>>>>>

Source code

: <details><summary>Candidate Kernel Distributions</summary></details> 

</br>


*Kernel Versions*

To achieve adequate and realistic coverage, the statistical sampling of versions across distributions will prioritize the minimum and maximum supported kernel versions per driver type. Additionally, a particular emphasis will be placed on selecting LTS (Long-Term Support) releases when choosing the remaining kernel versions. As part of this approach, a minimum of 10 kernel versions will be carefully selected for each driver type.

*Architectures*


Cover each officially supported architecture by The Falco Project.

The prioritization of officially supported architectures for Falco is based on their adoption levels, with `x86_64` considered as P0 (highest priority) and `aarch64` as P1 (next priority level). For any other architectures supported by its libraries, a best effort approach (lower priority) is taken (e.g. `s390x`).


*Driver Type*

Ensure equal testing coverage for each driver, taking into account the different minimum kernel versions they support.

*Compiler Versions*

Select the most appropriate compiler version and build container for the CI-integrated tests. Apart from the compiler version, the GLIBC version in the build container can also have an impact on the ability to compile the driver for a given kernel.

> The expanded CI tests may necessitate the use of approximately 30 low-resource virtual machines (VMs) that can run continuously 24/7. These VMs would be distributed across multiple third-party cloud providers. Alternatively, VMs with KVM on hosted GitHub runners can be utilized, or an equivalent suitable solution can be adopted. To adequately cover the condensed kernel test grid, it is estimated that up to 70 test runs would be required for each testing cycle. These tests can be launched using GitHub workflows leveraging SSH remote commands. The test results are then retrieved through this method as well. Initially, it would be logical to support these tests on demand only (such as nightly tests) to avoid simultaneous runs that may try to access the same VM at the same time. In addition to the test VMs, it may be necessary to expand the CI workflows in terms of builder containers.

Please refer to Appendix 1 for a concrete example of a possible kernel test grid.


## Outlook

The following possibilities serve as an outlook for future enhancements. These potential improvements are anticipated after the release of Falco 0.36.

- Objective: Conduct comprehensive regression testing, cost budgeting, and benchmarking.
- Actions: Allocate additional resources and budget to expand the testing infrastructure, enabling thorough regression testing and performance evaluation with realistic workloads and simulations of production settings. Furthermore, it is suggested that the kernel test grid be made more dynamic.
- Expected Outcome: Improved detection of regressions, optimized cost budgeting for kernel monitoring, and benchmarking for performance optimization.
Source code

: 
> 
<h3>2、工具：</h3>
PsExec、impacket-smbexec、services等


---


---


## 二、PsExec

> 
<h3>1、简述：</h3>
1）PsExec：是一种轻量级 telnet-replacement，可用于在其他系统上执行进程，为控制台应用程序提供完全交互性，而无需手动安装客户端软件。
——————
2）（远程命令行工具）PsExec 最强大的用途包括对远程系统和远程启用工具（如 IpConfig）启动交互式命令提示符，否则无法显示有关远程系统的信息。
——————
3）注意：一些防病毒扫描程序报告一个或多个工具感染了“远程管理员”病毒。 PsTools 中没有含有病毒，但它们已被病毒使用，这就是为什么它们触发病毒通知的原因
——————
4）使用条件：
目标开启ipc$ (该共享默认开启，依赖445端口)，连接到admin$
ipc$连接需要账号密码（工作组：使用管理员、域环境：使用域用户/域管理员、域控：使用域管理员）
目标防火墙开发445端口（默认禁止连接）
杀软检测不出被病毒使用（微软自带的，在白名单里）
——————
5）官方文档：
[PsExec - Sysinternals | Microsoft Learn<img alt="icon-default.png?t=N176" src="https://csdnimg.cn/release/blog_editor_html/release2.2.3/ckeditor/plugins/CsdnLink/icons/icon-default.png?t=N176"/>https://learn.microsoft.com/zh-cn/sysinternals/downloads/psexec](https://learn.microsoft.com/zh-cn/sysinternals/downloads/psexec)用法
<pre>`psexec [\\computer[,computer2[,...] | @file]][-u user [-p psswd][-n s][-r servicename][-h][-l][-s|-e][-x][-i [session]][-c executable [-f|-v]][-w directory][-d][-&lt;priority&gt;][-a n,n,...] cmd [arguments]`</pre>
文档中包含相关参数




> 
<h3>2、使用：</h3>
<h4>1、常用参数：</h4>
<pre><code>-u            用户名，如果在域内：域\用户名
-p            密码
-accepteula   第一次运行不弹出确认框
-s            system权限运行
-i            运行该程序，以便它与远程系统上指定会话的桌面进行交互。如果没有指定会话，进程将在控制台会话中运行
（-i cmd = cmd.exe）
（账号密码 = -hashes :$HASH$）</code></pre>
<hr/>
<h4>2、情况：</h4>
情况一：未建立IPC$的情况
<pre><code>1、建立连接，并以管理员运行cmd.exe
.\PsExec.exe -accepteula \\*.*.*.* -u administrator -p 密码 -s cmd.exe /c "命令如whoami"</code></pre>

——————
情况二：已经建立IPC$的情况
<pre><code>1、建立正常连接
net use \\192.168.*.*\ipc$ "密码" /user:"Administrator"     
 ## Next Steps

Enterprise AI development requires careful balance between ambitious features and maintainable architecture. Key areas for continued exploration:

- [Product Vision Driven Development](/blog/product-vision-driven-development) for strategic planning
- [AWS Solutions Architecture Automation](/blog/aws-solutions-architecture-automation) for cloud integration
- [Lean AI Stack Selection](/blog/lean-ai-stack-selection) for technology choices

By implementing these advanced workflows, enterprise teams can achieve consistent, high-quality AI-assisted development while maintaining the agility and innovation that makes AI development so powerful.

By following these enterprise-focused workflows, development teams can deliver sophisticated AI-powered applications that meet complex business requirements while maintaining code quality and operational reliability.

<<<<<

The problem -> Please give again the lines above between the line holding "## Next Steps" and the line holding "- [Product Vision", inclusive, exactly as they are and with nothing added.

Worked solution ->
 ## Next Steps

Enterprise AI development requires careful balance between ambitious features and maintainable architecture. Key areas for continued exploration:

- [Product Vision Driven Development](/blog/product-vision-driven-development) for strategic planning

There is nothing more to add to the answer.